── DOCUMENT ──
Compared with the technicolor explosion that was the '80s, which featured hot-rodded guitars and equally hair-brained technicians at the helm, the '90s represented something of a sullen dream state.
The grunge explosion resulted in six-strings that carried a different vibe. They were a bit angrier, more battered and throaty yet shimmering. From Corgan to Greenwood, to Hetfield to Gallagher, in their own way, guitars of the '90s packed a memorable punch to the gut.
In celebration of the splintered, duality-laced vortex that was the guitar space in the '90s, we're running through 10 guitars that defined the decade.
- For more '90s nostalgia, check out the latest issue of Guitar World, which celebrates a huge decade for guitar music – available now from Magazines Direct.
1. Billy Corgan's Fender Stratocaster ‘Bat Strat’
Billy Corgan played a few notable guitars in the '90s, but considering he once said he'd like to be buried with his ‘Bat Strat’, we'll give his well-loved '57 Fender reissue number one status.
Boasting three Lace Sensor pups and a hand-poured silver finish, it's not hard to see why Corgan took to it so quickly during the Pumpkins heyday aka, the Gish, Siamese Dream and Mellon Collie and the Infinite Sadness era. Other notable characteristics include an alder body and a maple neck with a '50s rounded profile, making the Bat Strat a hefty and poetically noisy beast.
2. Jonny Greenwood's Fender ‘Version 1’ Telecaster Plus
Jonny Greenwood's mid-'90s-era Tele Plus may be his most well-known, but it was not his first. Before he came upon the soon-to-be-scruffy sunburst that appeared on landmark albums including The Bends and OK Computer, Greenwood had two Tele Plus models that he used interchangeably.
The first, an early '90s model in sunburst, bore a peace sign sticker and was fitted with Lace Sensor pups, and the second was a Tele Plus equipped with a rare Ebony Frost finish. Sadly, both were stolen in 1995, leading to the Version 1 Tele Plus – also outfitted with Lace Sensor pups – that Greenwood still uses quite often. (Side-note: Greenwood was miraculously reunited with his Ebony Frost Tele in 2015.)
───
── DATASET CONTENT ──
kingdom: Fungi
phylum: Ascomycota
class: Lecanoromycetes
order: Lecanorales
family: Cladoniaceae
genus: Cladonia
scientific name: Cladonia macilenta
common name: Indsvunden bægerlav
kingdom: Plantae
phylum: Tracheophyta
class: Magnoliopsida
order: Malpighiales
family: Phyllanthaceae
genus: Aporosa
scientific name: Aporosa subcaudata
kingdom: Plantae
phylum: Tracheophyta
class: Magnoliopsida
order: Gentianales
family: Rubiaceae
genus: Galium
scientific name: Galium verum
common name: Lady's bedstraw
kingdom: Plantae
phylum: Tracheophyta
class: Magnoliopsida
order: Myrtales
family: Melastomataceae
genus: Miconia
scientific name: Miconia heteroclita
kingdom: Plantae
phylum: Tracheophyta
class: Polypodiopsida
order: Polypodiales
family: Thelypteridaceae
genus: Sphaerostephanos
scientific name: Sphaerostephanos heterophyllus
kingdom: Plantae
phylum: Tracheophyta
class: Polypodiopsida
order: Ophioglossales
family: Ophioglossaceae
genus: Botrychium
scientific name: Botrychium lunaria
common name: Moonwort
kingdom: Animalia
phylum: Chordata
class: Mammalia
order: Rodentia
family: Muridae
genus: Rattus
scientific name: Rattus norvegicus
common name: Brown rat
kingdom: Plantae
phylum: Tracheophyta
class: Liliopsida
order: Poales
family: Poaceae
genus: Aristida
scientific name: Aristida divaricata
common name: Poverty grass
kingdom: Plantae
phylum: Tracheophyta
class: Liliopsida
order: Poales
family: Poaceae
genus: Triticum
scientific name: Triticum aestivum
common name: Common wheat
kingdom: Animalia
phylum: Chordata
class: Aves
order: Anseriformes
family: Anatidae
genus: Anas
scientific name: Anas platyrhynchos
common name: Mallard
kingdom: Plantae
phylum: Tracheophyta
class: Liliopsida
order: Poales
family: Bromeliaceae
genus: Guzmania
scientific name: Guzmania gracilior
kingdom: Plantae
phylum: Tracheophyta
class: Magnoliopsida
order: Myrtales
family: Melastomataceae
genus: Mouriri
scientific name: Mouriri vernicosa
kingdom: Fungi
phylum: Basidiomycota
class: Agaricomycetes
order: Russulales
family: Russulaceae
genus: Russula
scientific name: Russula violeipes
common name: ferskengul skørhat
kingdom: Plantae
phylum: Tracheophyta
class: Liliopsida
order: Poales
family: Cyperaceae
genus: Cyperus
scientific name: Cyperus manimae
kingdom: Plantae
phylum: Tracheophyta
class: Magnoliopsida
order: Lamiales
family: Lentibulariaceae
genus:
───
YOUR GOAL »
Render the sentence "The grunge explosion resulted in six-strings that carried a different vibe." from the article on '90s guitars in Spanish.

RESULT BELOW »
La explosión del grunge dio lugar a guitarras de seis cuerdas que transmitían una vibra diferente.